Elgar’s Give unto the Lord Op 74, a setting of Psalm 29, gains its power and strength from its quasi sonata-form structure. The occasion was a service in St Paul’s Cathedral on 30th April 1914 for the ‘Festival for the Sons of the Clergy’. Its central ‘development’ section (Allegro moderato) takes care of verses three to eight. Curiously, the Psalm’s first verse is rejected, so that the exposition and recapitulation correspond to verses two and the last verse respectively, with a beautiful coda over an E flat tonic pedal to round things off.
He was already working on the five part-songs Opp 71, 72 and 73 during the spring of that year when the troubles in Ireland concerned him greatly, but there is little evidence to suggest that the catastrophe of a world war declared in August was yet an issue. The two poems by Henry Vaughan (Op 71) The Shower and The Fountain are untroubled and gentle. As Elgar only set the final stanza of The Shower, the first word had to be altered from ‘Yet’ to ‘Cloud’ in order for the verse to make independent sense. Were it not for a charming coda (Meno mosso) reserved for the last four lines of The Fountain, with a hint of those ‘orchestral’ effects leading up to ‘The music of her tears’, one might have felt tempted to ignore Op 71!

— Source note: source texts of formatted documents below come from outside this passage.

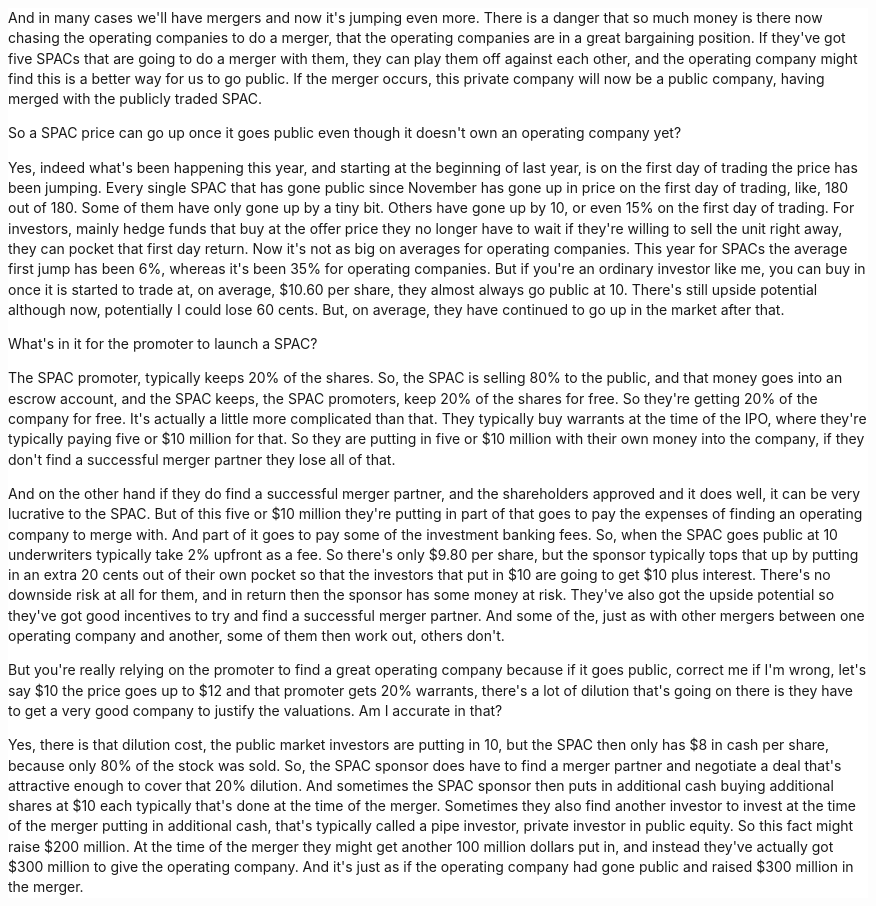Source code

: And in many cases we'll have mergers and now it's jumping even more. There is a danger that so much money is there now chasing the operating companies to do a merger, that the operating companies are in a great bargaining position. If they've got five SPACs that are going to do a merger with them, they can play them off against each other, and the operating company might find this is a better way for us to go public. If the merger occurs, this private company will now be a public company, having merged with the publicly traded SPAC.

So a SPAC price can go up once it goes public even though it doesn't own an operating company yet?

Yes, indeed what's been happening this year, and starting at the beginning of last year, is on the first day of trading the price has been jumping. Every single SPAC that has gone public since November has gone up in price on the first day of trading, like, 180 out of 180. Some of them have only gone up by a tiny bit. Others have gone up by 10, or even 15% on the first day of trading. For investors, mainly hedge funds that buy at the offer price they no longer have to wait if they're willing to sell the unit right away, they can pocket that first day return. Now it's not as big on averages for operating companies. This year for SPACs the average first jump has been 6%, whereas it's been 35% for operating companies. But if you're an ordinary investor like me, you can buy in once it is started to trade at, on average, $10.60 per share, they almost always go public at 10. There's still upside potential although now, potentially I could lose 60 cents. But, on average, they have continued to go up in the market after that.

What's in it for the promoter to launch a SPAC?

The SPAC promoter, typically keeps 20% of the shares. So, the SPAC is selling 80% to the public, and that money goes into an escrow account, and the SPAC keeps, the SPAC promoters, keep 20% of the shares for free. So they're getting 20% of the company for free. It's actually a little more complicated than that. They typically buy warrants at the time of the IPO, where they're typically paying five or $10 million for that. So they are putting in five or $10 million with their own money into the company, if they don't find a successful merger partner they lose all of that.

And on the other hand if they do find a successful merger partner, and the shareholders approved and it does well, it can be very lucrative to the SPAC. But of this five or $10 million they're putting in part of that goes to pay the expenses of finding an operating company to merge with. And part of it goes to pay some of the investment banking fees. So, when the SPAC goes public at 10 underwriters typically take 2% upfront as a fee. So there's only $9.80 per share, but the sponsor typically tops that up by putting in an extra 20 cents out of their own pocket so that the investors that put in $10 are going to get $10 plus interest. There's no downside risk at all for them, and in return then the sponsor has some money at risk. They've also got the upside potential so they've got good incentives to try and find a successful merger partner. And some of the, just as with other mergers between one operating company and another, some of them then work out, others don't. 

But you're really relying on the promoter to find a great operating company because if it goes public, correct me if I'm wrong, let's say $10 the price goes up to $12 and that promoter gets 20% warrants, there's a lot of dilution that's going on there is they have to get a very good company to justify the valuations. Am I accurate in that?

Yes, there is that dilution cost, the public market investors are putting in 10, but the SPAC then only has $8 in cash per share, because only 80% of the stock was sold. So, the SPAC sponsor does have to find a merger partner and negotiate a deal that's attractive enough to cover that 20% dilution. And sometimes the SPAC sponsor then puts in additional cash buying additional shares at $10 each typically that's done at the time of the merger. Sometimes they also find another investor to invest at the time of the merger putting in additional cash, that's typically called a pipe investor, private investor in public equity. So this fact might raise $200 million. At the time of the merger they might get another 100 million dollars put in, and instead they've actually got $300 million to give the operating company. And it's just as if the operating company had gone public and raised $300 million in the merger.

The remaining three part-songs comprising Opp 72 and 73 are settings of poems by Apollon Maikov in translations by Rosa Newmarch. These Russian texts draw from Elgar’s darker and more dramatic ‘orchestral’ effects, reminding us rather more of Op 53. Death on the Hills is marked ‘Quasi alla marcia’—quite clearly a dead march. In a letter to his friend, the organist of Worcester Cathedral, Ivor Atkins, he quips: “It is, I declare, courageous of you to frighten your people into singing Death on the Hills!” Love’s Tempest (Op 73, No 1) alternates between ‘Adagio’ and ‘Allegro con Fuoco’. For a brief moment or two we might be revisiting Shelley’s O Wild West Wind. Indeed, we might just as well be in a wood – evidently at night—in Op 73, No 2 Serenade, but there are no ‘owls’ this time, rather “just bare trees, which toss their arms and weep”; as they do, some three years later so evocatively in the slow movement of the piano quintet (1917).
The Great War did not entirely silence Elgar. As well as the chamber music, there was still the sublime ‘cello concerto to come. It was the decline and death of Alice in 1918 that silenced him. However, not completely! The end of the whole story can be read in a publication of the year 2000 by Kevin Allen, “Elgar in Love: Vera Hockman and the Third Symphony”. But all that came too late for the final two pieces in this compilation.
The Prince of Sleep with text by Walter de la Mare (1925) is a sad little part-song, which clearly suggests the stuffing had gone out of him. He probably chose it for its last line: “He wandered through a valley steep, lovely—in a lonely place.”
The most recent composition presented here is a carol I sing the birth dated 1928 with words by Ben Johnson, in which Elgar demonstrates that he is quite capable of keeping up with the times. Much of it is sung by voices in unison, or if preferred, solo voices, frequently intercepted by ‘Alleluia’ in three voice parts, leaving very little for the full choir to contribute. Yet it would make a suitable companion for Holst’s Lullay my liking (1919), or even Jesus Christ the apple tree (1967) by Elizabeth Poston.